From Wikipedia:

Gamification is the use of game design techniques, game thinking and game mechanics to enhance non-game contexts. Typically gamification applies to non-game applications and processes, in order to encourage people to adopt them, or to influence how they are used.

Are there any resources available on how to take first steps in introducing gamification into a workplace? What are the best ways to start this process?

  • 6
    Note that the wikipedia article tells you what "gamification" is, but it doesn't tell you whether it's a good idea or not. In many situations it is not. Especially if you have intelligent people who will see at just as cheap manipulation.
    – gnasher729
    Jun 15, 2019 at 23:02

2 Answers 2


There are lots of ways to do this! Here are some ideas to get you started.

  • Whoever solves this tough problem can leave an hour early on Friday.
  • Whoever takes this unpleasant assignment gets a free lunch.
  • If the team can overcome this obstacle, I'll give you all next Friday afternoon off.

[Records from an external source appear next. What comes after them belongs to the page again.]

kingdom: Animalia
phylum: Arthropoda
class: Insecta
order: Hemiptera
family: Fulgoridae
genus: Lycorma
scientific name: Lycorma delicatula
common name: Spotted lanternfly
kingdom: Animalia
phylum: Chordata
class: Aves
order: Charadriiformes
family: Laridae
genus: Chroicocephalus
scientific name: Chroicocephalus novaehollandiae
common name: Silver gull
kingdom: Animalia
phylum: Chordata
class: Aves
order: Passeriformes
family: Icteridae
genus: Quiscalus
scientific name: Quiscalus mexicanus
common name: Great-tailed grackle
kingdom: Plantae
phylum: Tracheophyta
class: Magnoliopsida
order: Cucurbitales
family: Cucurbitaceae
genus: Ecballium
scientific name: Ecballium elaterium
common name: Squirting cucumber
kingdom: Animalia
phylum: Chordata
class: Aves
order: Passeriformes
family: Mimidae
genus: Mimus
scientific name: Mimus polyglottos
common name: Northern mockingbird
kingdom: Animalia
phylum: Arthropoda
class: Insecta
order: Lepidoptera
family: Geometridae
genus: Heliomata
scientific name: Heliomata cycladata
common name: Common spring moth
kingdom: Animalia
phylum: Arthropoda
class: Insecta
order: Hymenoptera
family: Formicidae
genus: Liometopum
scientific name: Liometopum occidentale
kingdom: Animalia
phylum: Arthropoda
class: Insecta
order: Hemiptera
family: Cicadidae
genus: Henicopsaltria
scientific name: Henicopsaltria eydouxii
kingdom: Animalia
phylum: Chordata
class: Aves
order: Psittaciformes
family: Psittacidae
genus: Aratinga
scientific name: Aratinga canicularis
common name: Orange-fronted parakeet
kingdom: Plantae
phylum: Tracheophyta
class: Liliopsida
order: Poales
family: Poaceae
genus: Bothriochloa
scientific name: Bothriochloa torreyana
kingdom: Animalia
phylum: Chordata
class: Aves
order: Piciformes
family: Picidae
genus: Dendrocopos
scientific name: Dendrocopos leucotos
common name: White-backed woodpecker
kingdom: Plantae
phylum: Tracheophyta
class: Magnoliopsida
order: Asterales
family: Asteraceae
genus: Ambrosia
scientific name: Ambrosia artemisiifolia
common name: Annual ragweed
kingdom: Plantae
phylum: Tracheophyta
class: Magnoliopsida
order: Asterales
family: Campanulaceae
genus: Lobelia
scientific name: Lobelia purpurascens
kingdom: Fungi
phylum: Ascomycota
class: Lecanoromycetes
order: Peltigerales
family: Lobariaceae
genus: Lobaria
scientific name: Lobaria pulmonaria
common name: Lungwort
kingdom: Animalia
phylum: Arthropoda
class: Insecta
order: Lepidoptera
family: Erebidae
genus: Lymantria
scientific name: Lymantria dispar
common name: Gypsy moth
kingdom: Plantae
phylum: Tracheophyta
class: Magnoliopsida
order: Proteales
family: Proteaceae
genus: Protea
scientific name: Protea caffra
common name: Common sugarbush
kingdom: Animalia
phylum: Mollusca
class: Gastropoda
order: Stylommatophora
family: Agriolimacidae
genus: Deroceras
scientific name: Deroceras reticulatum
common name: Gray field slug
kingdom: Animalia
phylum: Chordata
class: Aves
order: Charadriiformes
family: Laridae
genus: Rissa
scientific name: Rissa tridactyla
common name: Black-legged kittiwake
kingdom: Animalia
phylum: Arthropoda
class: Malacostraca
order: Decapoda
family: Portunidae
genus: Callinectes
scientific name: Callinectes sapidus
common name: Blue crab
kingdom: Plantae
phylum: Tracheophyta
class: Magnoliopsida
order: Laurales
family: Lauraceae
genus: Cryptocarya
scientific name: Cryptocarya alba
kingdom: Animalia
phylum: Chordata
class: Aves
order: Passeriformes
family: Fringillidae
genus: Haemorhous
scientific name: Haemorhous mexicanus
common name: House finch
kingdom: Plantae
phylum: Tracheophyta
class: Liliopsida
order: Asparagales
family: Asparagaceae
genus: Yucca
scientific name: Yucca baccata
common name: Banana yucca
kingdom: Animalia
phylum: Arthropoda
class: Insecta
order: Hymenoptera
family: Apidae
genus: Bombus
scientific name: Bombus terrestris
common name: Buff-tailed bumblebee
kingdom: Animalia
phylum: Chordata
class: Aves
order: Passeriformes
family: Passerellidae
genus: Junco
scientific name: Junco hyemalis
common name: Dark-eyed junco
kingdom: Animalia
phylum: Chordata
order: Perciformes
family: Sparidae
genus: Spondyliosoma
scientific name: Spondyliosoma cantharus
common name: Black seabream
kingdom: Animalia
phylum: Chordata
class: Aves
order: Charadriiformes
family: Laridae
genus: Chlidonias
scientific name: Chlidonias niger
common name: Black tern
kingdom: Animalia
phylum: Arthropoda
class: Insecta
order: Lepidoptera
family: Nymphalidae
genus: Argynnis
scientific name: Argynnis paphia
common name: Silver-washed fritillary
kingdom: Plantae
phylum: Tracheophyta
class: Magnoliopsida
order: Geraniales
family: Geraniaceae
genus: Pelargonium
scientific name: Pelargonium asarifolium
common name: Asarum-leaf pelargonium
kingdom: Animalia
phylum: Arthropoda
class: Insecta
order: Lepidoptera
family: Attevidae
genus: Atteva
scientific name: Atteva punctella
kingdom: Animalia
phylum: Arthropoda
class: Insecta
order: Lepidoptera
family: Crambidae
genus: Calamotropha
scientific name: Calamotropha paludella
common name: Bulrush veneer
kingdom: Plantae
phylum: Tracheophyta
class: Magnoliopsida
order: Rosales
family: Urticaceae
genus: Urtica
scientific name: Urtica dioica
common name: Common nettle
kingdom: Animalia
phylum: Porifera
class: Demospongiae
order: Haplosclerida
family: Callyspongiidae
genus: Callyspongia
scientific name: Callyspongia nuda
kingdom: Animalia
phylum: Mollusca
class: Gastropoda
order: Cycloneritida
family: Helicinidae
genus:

Now the only downside to this - and some people really feel this is significant - is that it trains your team to expect rewards beyond the normal rewards of working. You will need to decide if it's worth it.

  • 4
    If your workplace has a tech support group, using the StackExchange model of reputation to help answer customer questions isn't a bad way to go either, so long as you make sure not to de-prioritize some customers' inquiries.
    – jefflunt
    Apr 14, 2012 at 14:40
  • 19
    This answer seems to be promoting the idea of using Gamification to create extrinsic motivators, but this is a dangerous path to follow.
    – Mark Booth
    Apr 16, 2012 at 10:54
  • @Mark Booth I agree. I think that the rewards should be a bit more fun oriented rather than time/money oriented May 8, 2015 at 6:17
  • 5
    This is answer is not good, as this may create a very hostile workplace - it's not just that the team will work to rewards, individual will work towards rewards. It may go as far as indiviuals picking "lucrative" tasks and competing over them, even more than it would be in a normal workplace dynamics.
    – Sascha
    Jun 14, 2019 at 9:53

Arguably the simplest form of gamification would be a friendly contest. It could be anything, as long as it's work related, fun, and not too competitive. Fun rewards could range from silly t-shirts to books, nothing too pricey, you don't want people to get fixated on the price. The contest topic should be something related to the current goals of the company / team / project, whichever applies most, and it shouldn't be anything more serious than a friendly challenge. Whoever fixed the most bugs this week gets a silly t-shirt it's quite different than whoever comes last will be fired.

Next you could have some kind of leaderboard, if your work has easily quantifiable aspects. To continue with the bug fixes examples, whoever fixes the most bugs each week gets a gold star, or any other silly achievement token you can think of, and every now and then the leader gets a price, bit more pricey than a book (two books?), or a couple of days off work.

It would be impossible to come up with specific guidelines for gamification, as the process is entirely subjective (what's fun for me may not be fun for you), and quite dependent on the nature of your profession and the dynamics of your workplace. For example, there were gamification elements in every job I had, even in the strictest and most disciplined environment I had to face, the army. Getting a bit more recreation time than the rest of my company for disassembling and re-assembling my Heckler & Koch G3A4 in record time (don't ask, I don't remember) would be one example.

And, of course, no answer on gamification would be complete without a mention to Stack Exchange. Chances are there is (or there will be) a Stack Exchange for your niche, and if you think about it, it's a ready made gamification platform for your company. Have your team mates compete by providing excellent answers or asking great questions, and use the existing reputation / badge mechanisms to quantify their contributions and reward them. If you are a manager, you can always spice things up a bit and ask questions on work related issues yourself, rewarding employees that would give you great answers.

What you need to remember is that gamification is not about getting direct and immediate results, but mostly about having fun. Small and frequent rewards, preferably awarding the less illustrious aspects of the job (think: documentation), and always light hearted in nature, as the core concept behind gamification is encouragement and further engagement, not competition.